By MIKE READLING
© St. Petersburg Times,
published July 11, 2001
You'll have to excuse Bakersfield's Frank Moore if he seems a little confused.
Moore played infield all his life, was drafted by the Rays as a second baseman in the 23rd round in 1998, excelled at the position the first three years of his professional career (moving up one level each season) and took grounders during spring training. Then he was taken into manager Charlie Montoyo's office and told he was an outfielder.
Suddenly, the 22-year-old was chasing fly balls and learning about slices and sagging liners. Those short throws to first became attempts to hit the cutoff man or throw a runner out at the plate.
Moore, a career .281 hitter, started 50 of the Blaze's first 87 games in centerfield, then switched to left when Kelvin Ryan got hot in early June.
After finishing May with a .232 average, 5 doubles, 2 triples, 3 home runs and 15 RBI, Moore heated up and is batting .279. Entering Tuesday night's game he had 17 doubles, 4 home runs and 28 RBI.
Moore seemed to be settling into his new position. Then came Saturday night.
Because of injuries to Blaze infielders, Moore was thrust back into his old position, starting both weekend games at second base.
FOR ALL THE MARBLES: Bakersfield has known since before the season that it was going to be in San Jose on Tuesday night to kick off a three-game series with the Giants. The Blaze just didn't know how important that game, their 88th, was going to be.
Because the teams finished the first half of the California League season at 37-33 and atop the North Division, Tuesday night's game doubled as a one-game playoff to determine which team would receive the playoff berth and first-round bye that goes with it.
This season the Giants are 7-3 against Bakersfield, 3-1 at home.
ONE-HITTER DONE RIGHT: Charleston's Jeff Ridgway, John Benedetti and Derek Anderson combined Saturday night to hold Lexington to one hit in an 8-0 RiverDogs win. It was the first one-hitter of the season for Charleston, which held two teams to two hits.

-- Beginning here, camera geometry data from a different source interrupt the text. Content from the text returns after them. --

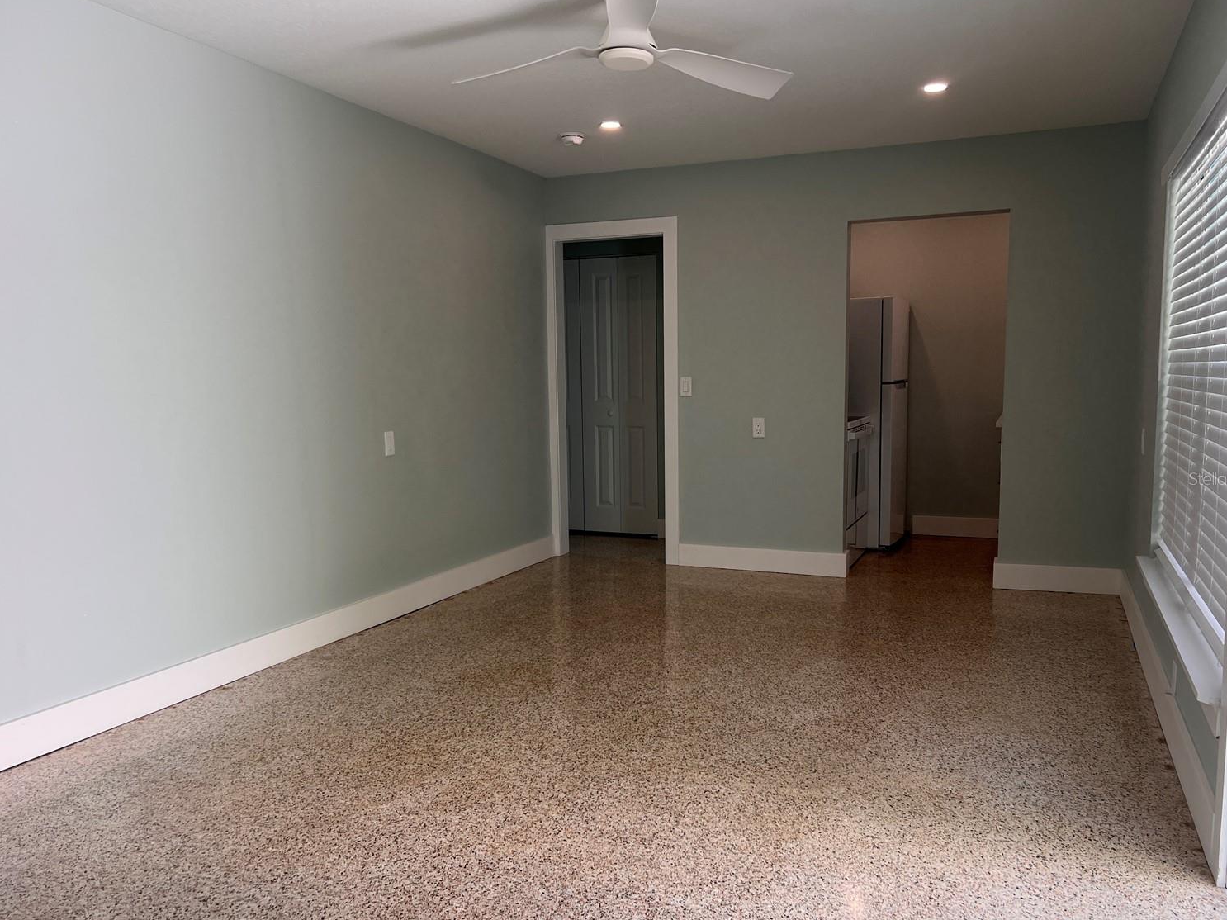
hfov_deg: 63.5
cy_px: 478
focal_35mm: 28
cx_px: 606
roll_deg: +1.4
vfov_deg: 49.7
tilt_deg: -6.5
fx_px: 992
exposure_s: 1/120
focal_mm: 5.7
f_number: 1.5
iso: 40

Ridgway pitched seven innings, running his streak to 21 scoreless innings. He has a 4.31 ERA.
ONE-HITTER GONE BAD: Saturday night, Durham pitchers Travis Harper and Rusty Meacham held Charlotte to one hit, the first time the Bulls have accomplished that this season, but it wasn't enough. That hit was a two-run Josh Paul home run, and Charlotte defeated Durham 2-0.

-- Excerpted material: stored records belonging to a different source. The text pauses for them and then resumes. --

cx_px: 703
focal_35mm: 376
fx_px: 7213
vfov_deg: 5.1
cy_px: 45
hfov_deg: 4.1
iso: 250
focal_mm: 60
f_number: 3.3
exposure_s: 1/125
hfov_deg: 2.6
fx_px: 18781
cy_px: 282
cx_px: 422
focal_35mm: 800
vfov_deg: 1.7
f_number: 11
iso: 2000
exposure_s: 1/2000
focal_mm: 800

HOT, HOT, HOT: Bakersfield's Matt Diaz was 19-for-35 (.543) with four doubles, a triple, a home run, 10 RBI and six runs scored in the Blaze's previous nine games. Diaz was fourth in the California League with a .344 average and led the Rays organization with 119 hits.
GOIN' THE DISTANCE: Charleston's Seth McClung recorded his first career shutout July 4 against the Charleston Alley Cats. McClung, a fifth-round draft choice in 1999, allowed four hits and struck out seven over nine innings to run his record to 6-8.
SPRAINED WHEEL: Durham placed Dan Wheeler on the disabled list Saturday with a sprained ankle and activated Brad Cornett to take his roster spot.
Wheeler, sent down a second time by Tampa Bay on June 14, is 1-1 with a 3.95 ERA in three starts, with 18 strikeouts in 271/3 innings.